“La repressione che gli attivisti ambientali stanno affrontando oggi in Europa è una grave minaccia per la democrazia e i diritti umani”. Parola di Michel Forst, relatore speciale Onu per i difensori dell’ambiente, che nelle scorse settimane ha strigliato l’Italia e gli altri paesi europei per la criminalizzazione dei movimenti ambientalisti. Una critica messa nera su bianco nel primo rapporto sulla condizione dei difensori ambientali pubblicato a febbraio dal rappresentante delle Nazioni Unite e che è il frutto di oltre un anno di visite e raccolte di testimonianze in tutta Europa, Italia compresa.
“In molti Paesi la risposta dello Stato alle proteste pacifiche per l’ambiente è sempre più spesso quella di reprimere, piuttosto che proteggere coloro che cercano di parlare in difesa dell’ambiente – si legge nel report – e in molti contesti, oltre a una risposta sproporzionata alla disobbedienza civile pacifica, c’è una preoccupante tendenza a restringere il campo della protesta legale. I difensori dell’ambiente non solo sono sempre più minacciati, ma sono anche sempre più limitati nelle loro forme di azione”. Un processo che, secondo il relatore speciale Onu, ha origine nella costruzione di una “narrazione negativa” nei confronti di questi movimenti. In diversi paesi come Austria, Francia, Germania, Spagna, Svezia e Regno Unito, politici e ministri hanno descritto i movimenti ambientalisti come minacce alla democrazia o come ecoterroristi. “In molti stati – si legge nel rapporto – sembra essere diventato accettabile paragonare le proteste, come i blocchi stradali o l’occupazione di un cantiere edile, alla criminalità organizzata, al terrorismo, alla violenza e all’uccisione di civili”. E così facendo, si legittima il passaggio alla seconda fase della criminalizzazione, quella “politico-giudiziaria”.
Uno dei primi esempi citati nel rapporto riguarda l’Italia. “La cosiddetta legge sugli ‘ecovandali’ adottata nel gennaio 2024, ha introdotto nuove disposizioni contro gli atti vandalici con sanzioni che vanno da uno a cinque anni di reclusione e multe fino a 10mila euro” denuncia il relatore Onu specificando che “la legge prevede anche la reclusione fino a sei mesi o una multa da 300 a 1000 euro per chi ha provocato danni superficiali, non solo alle opere d’arte, ma anche al materiale utilizzato per la loro esposizione o protezione”. Che cosa significa? “Un attivista ambientale potrebbe essere incarcerato fino a sei mesi per aver spruzzato vernice lavabile sulla base di una statua o su una copertura di vetro o sulla cornice attorno a un dipinto”. Ma non ci si ferma qui. Il rapporto avverte che in Italia (e in Francia) “diversi attivisti che hanno partecipato a proteste pacifiche hanno ricevuto dei divieti di dimora dalle città dove vivono, studiano o lavorano”. Tra questi ci sono diversi membri di Ultima Generazione che nell’ultimo anno hanno subito diversi provvedimenti di questo tipo. Ma c’è anche un’altra specificità italiana che viene descritta nel rapporto: “qui le autorità stanno usando sempre di più alcune misure del cosiddetto Codice Antimafia per emettere ordini restrittivi nei confronti di a manifestanti pacifici”.

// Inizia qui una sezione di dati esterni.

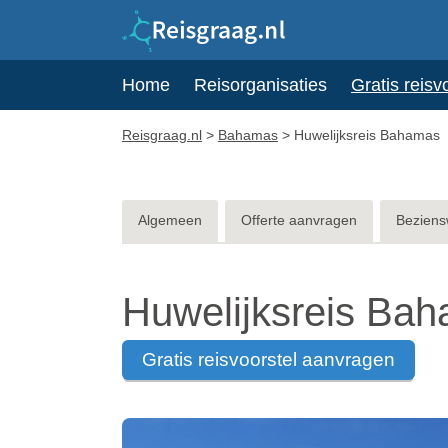
Home
Reisorganisaties
Gratis reisv
Reisgraag.nl
>
Bahamas
>
Huwelijksreis Bahamas
Algemeen
Offerte aanvragen
Beziens
Huwelijksreis Ba
gratis reisvoorstel aanvragen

Se si allarga lo sguardo agli altri paesi europei, la situazione non sembra essere molto diversa. La tendenza all’inasprimento delle leggi rimane uguale, cambiano solo gli strumenti. Nel Regno Unito, il “Police, Crime, Sentencing and Courts Act” dal 2022 consente alla polizia di limitare e persino vietare le assemblee pubbliche “rumorose” o “disturbanti”. E nel 2023 è stato introdotto il reato di “locking on” cioè attaccarsi ad un’altra persona, a un oggetto o a un edificio o anche solo “essere preparati per compiere tali atti”. Non mancano poi gli esempi di criminalizzazione nei confronti di specifici gruppi. Nel giugno 2023 in Francia il governo ha provato a sciogliere con un decreto il movimento ambientalista “Soulèvements de la Terre”. Ma soltanto tre mesi più tardi il Consiglio di Stato lo ha annullato, e il movimento è tornato a essere riconosciuto. “L’attuale tendenza alla repressione delle proteste ambientali pacifiche è l’opposto di ciò che gli Stati dovrebbero fare – conclude il rapporto – invece di criminalizzare i difensori ambientali, i governi dovrebbero affrontare le cause profonde della loro mobilitazione”. A partire dagli impegni presi durante i vertici internazionali sul clima per ridurre il riscaldamento globale e per diminuire l’inquinamento dell’aria.